Exercise: Copy the following lines verbatim, from the line with "order: Piciformes" up to and including the line with "common name: Northern flicker".

Entries provided:
■ ■ ■

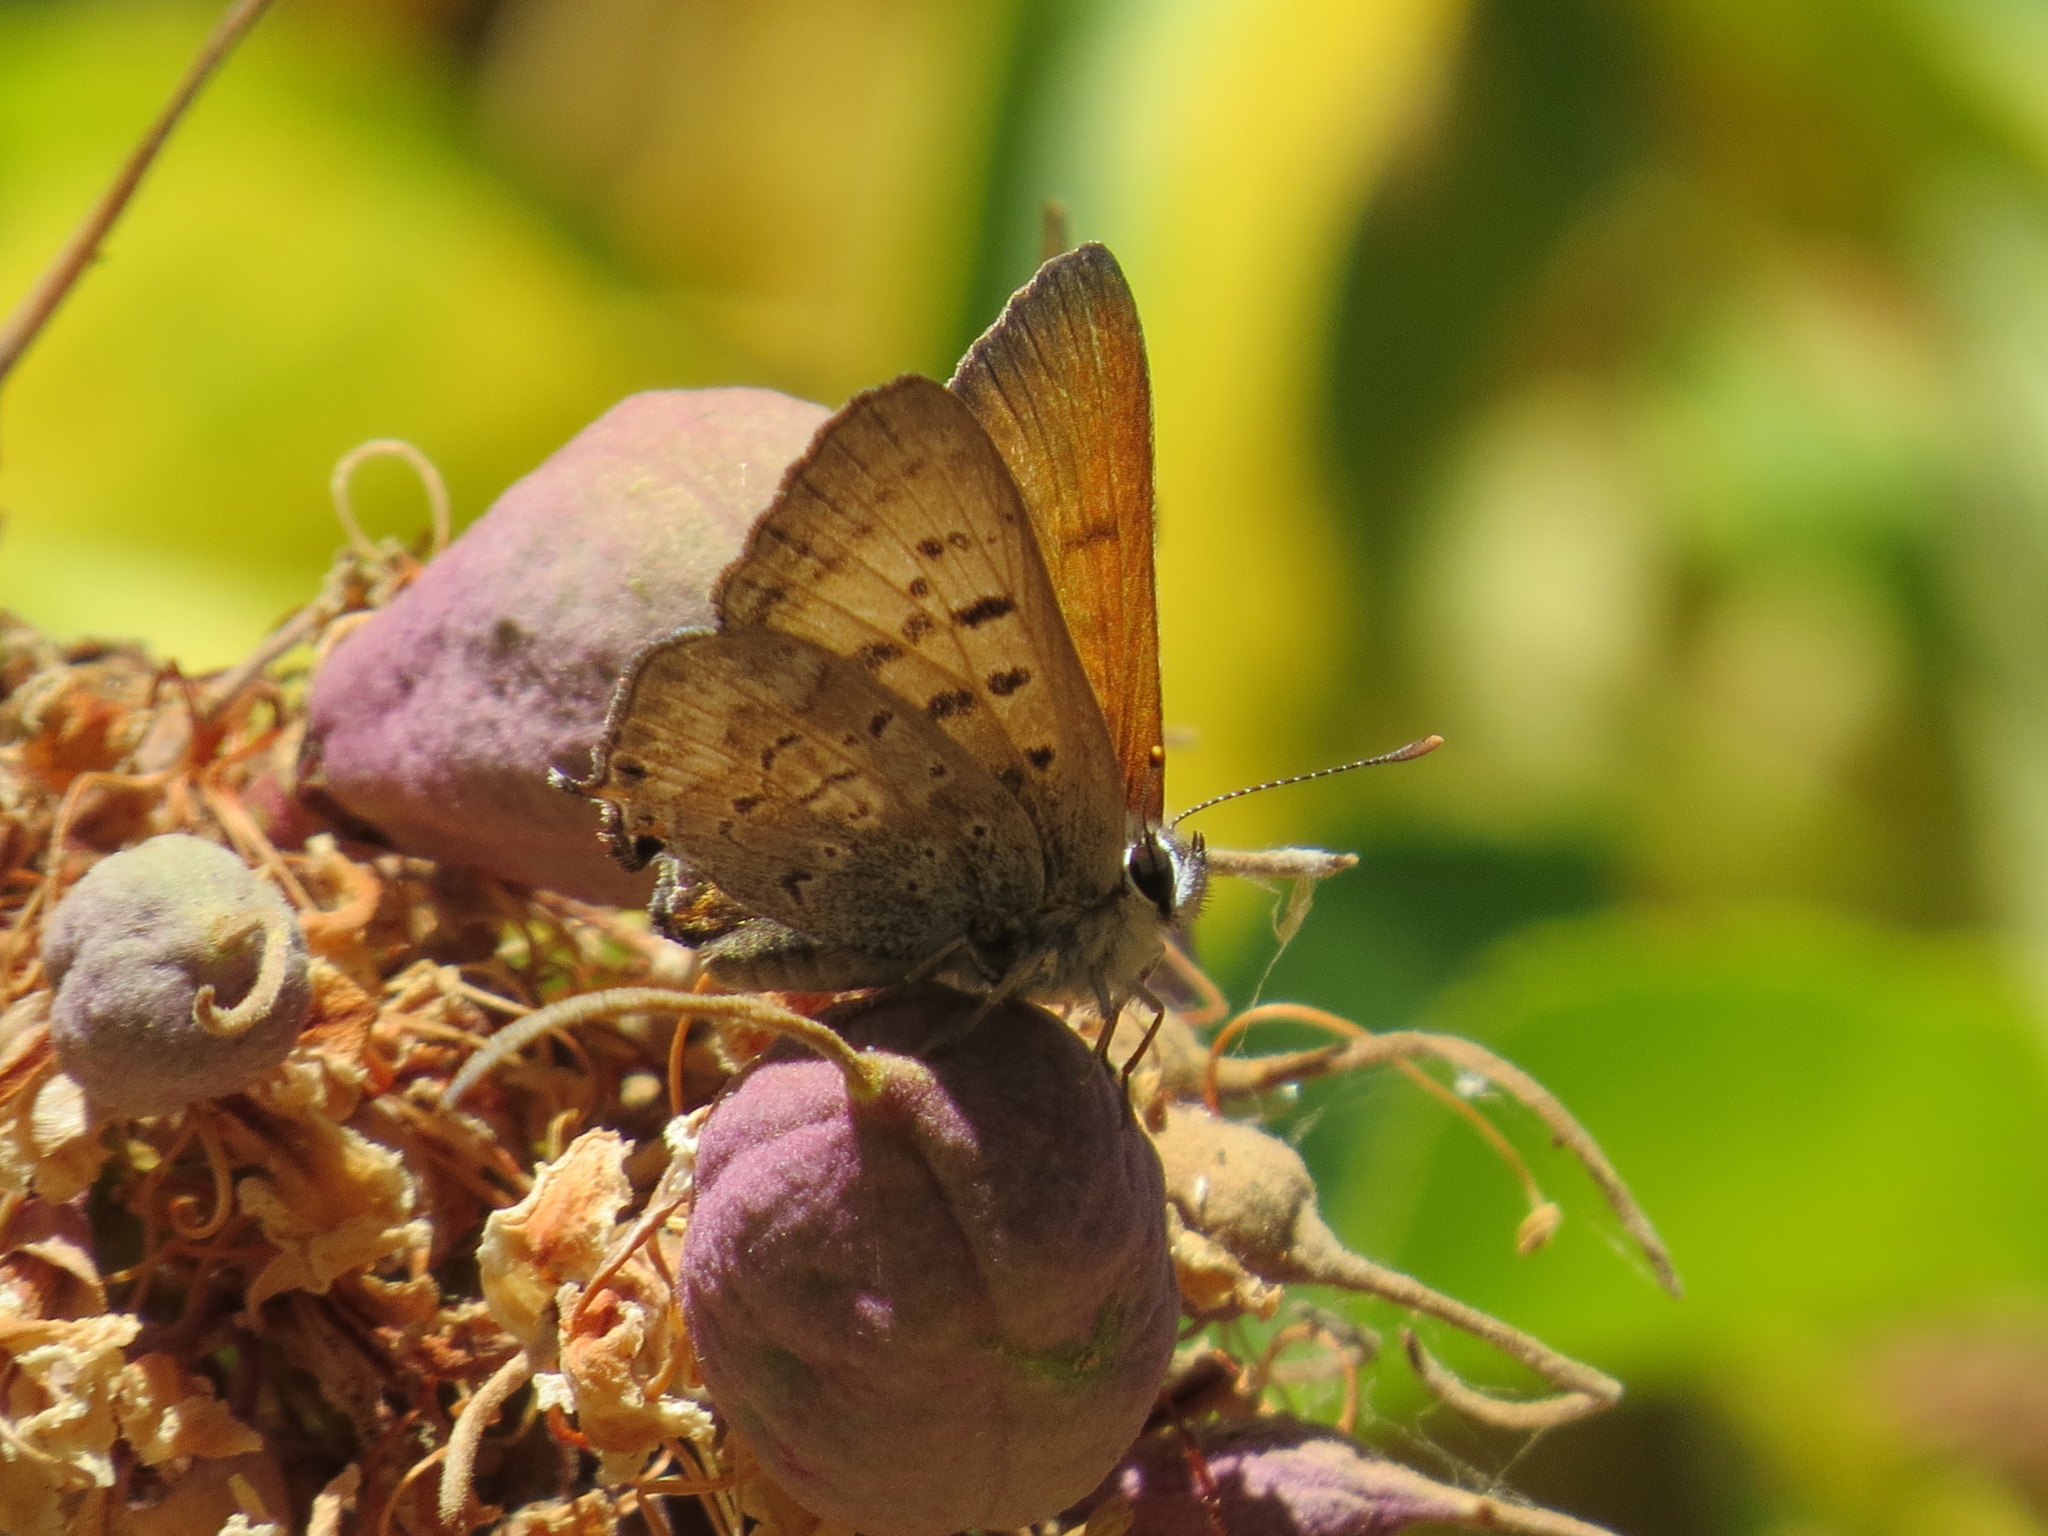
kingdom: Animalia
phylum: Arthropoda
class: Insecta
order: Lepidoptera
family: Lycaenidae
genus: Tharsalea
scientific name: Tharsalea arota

■ ■ ■

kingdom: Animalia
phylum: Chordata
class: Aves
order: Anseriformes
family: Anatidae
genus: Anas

■ ■ ■

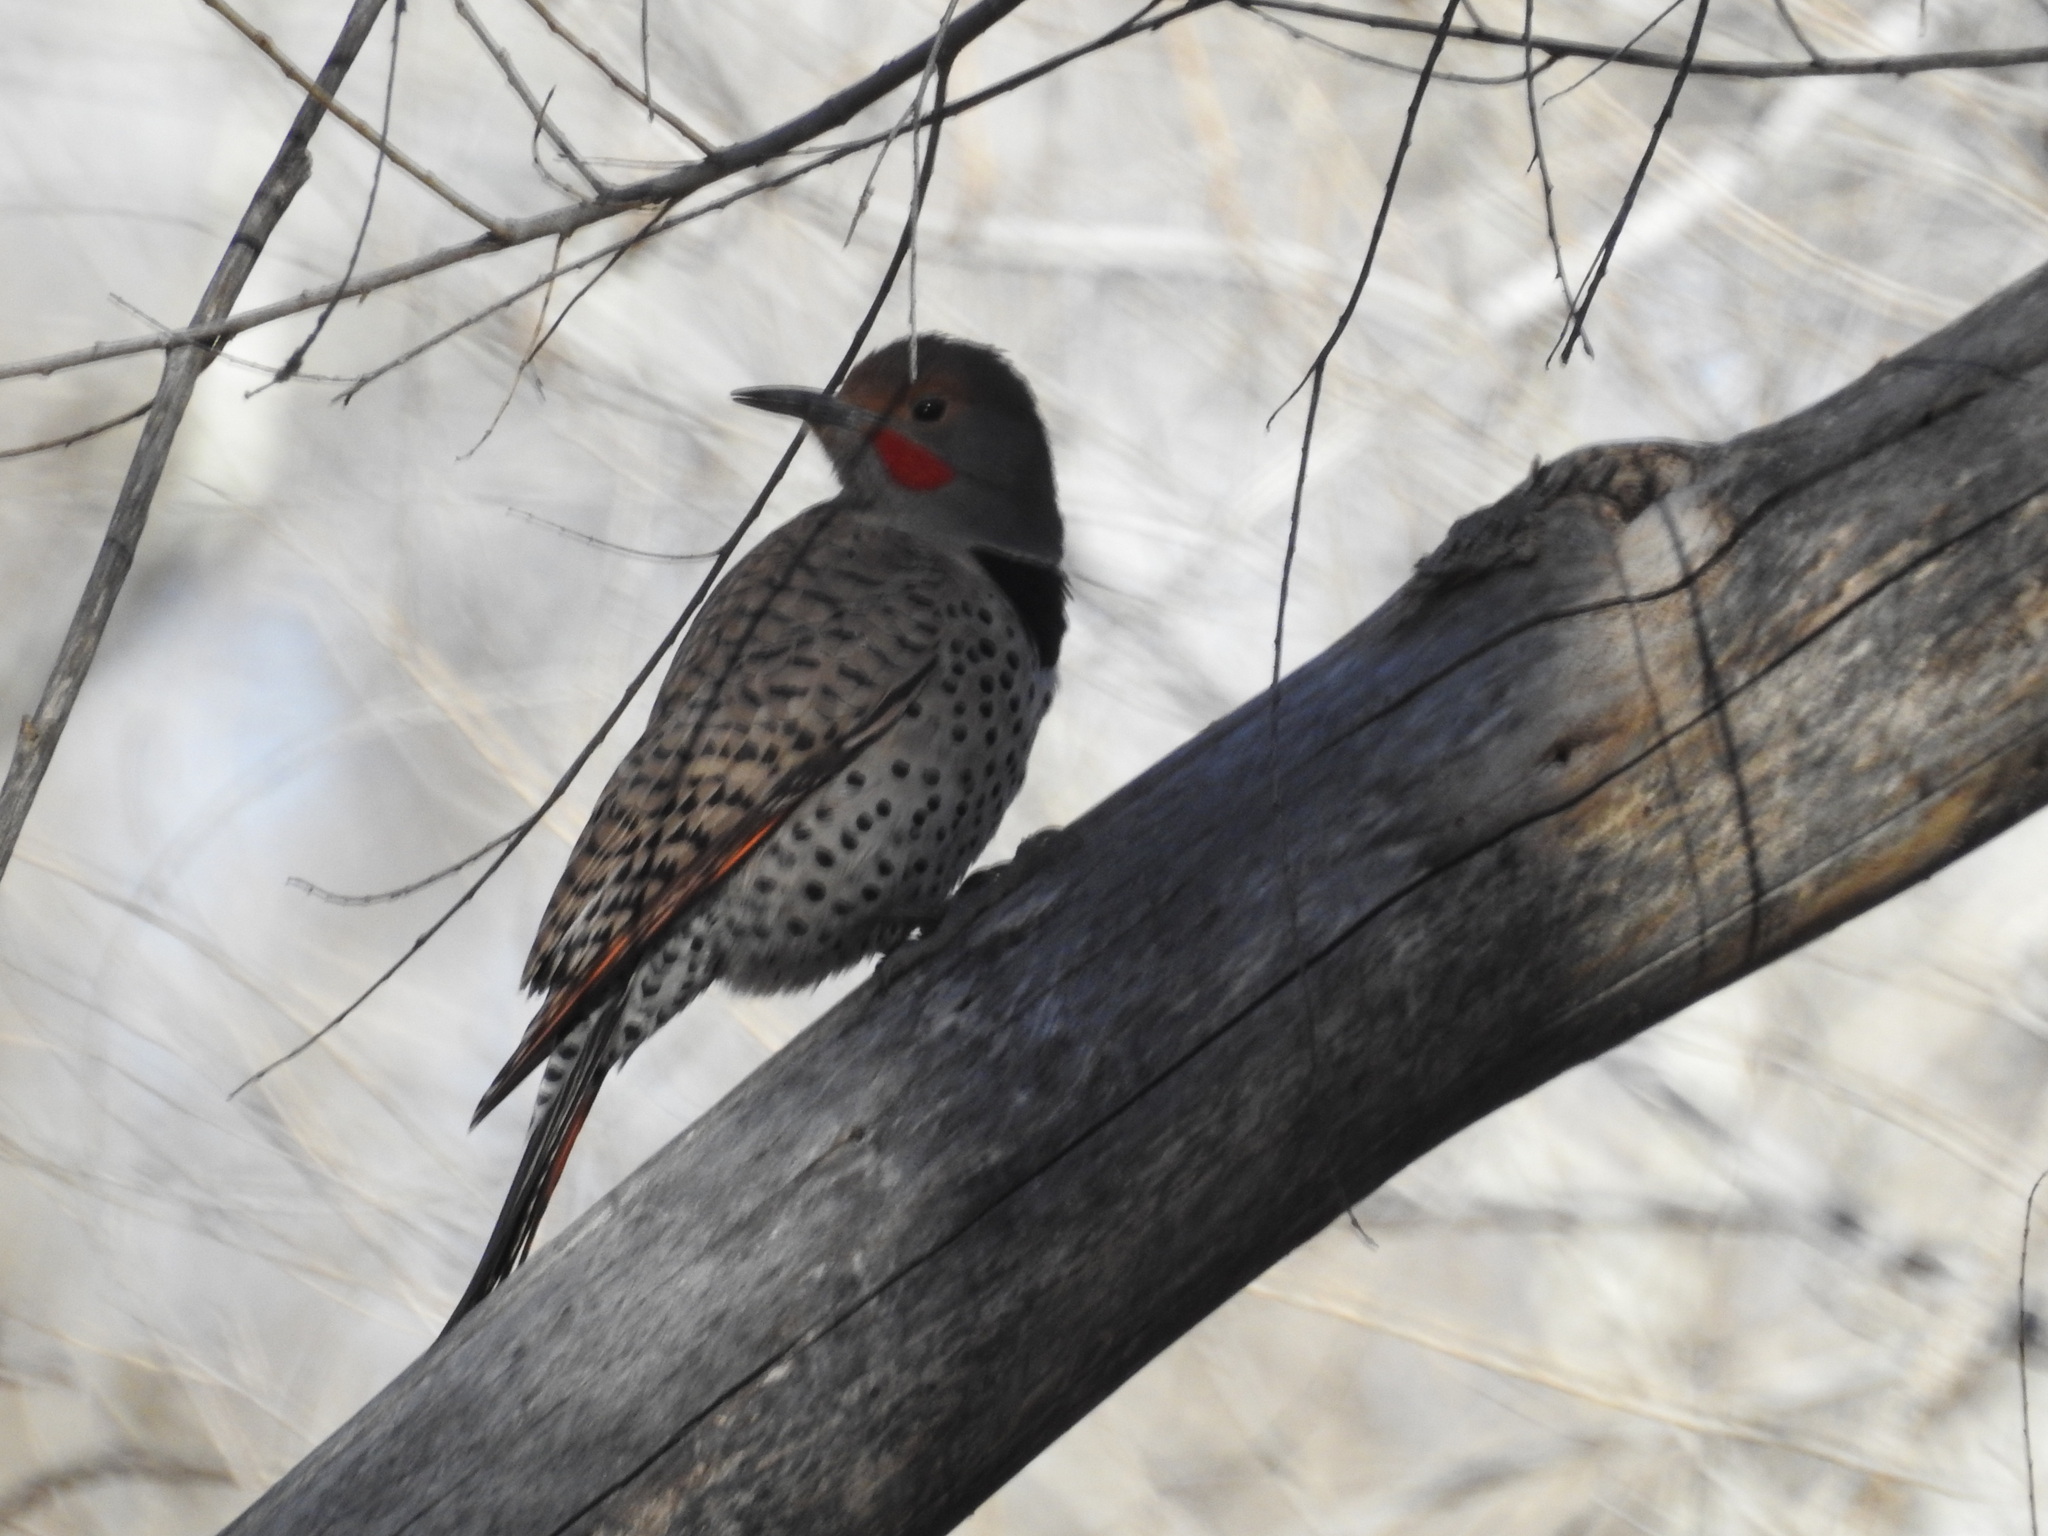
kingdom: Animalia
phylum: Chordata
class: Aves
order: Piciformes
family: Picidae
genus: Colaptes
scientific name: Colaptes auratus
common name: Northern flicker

■ ■ ■

Full response:
order: Piciformes
family: Picidae
genus: Colaptes
scientific name: Colaptes auratus
common name: Northern flicker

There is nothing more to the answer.